**Input for this task:**
"""
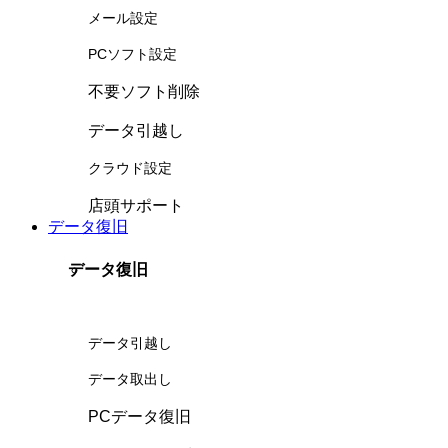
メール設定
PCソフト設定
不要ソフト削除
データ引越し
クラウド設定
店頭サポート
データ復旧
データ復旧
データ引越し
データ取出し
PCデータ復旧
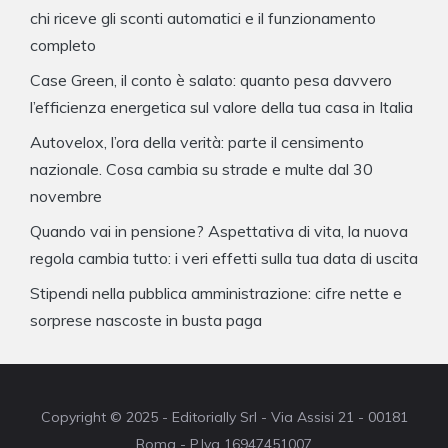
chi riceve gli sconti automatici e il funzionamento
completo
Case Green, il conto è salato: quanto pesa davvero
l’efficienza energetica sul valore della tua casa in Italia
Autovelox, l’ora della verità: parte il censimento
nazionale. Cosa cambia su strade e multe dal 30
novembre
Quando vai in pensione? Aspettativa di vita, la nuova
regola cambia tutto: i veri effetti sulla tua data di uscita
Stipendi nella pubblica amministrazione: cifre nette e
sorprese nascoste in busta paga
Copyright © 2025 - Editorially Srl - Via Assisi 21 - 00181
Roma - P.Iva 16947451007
"""
"""
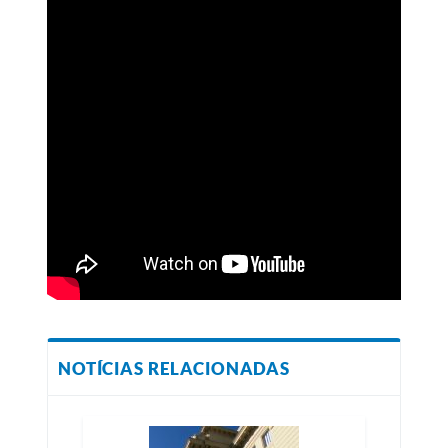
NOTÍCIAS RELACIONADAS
"""
**The task:**
Go to the line in the material above that contains "Stipendi nella pubblica" and copy exactly from there through the line that contains "Roma - P.Iva 16947451007", stopping after it.

**Answer below:**
Stipendi nella pubblica amministrazione: cifre nette e
sorprese nascoste in busta paga
Copyright © 2025 - Editorially Srl - Via Assisi 21 - 00181
Roma - P.Iva 16947451007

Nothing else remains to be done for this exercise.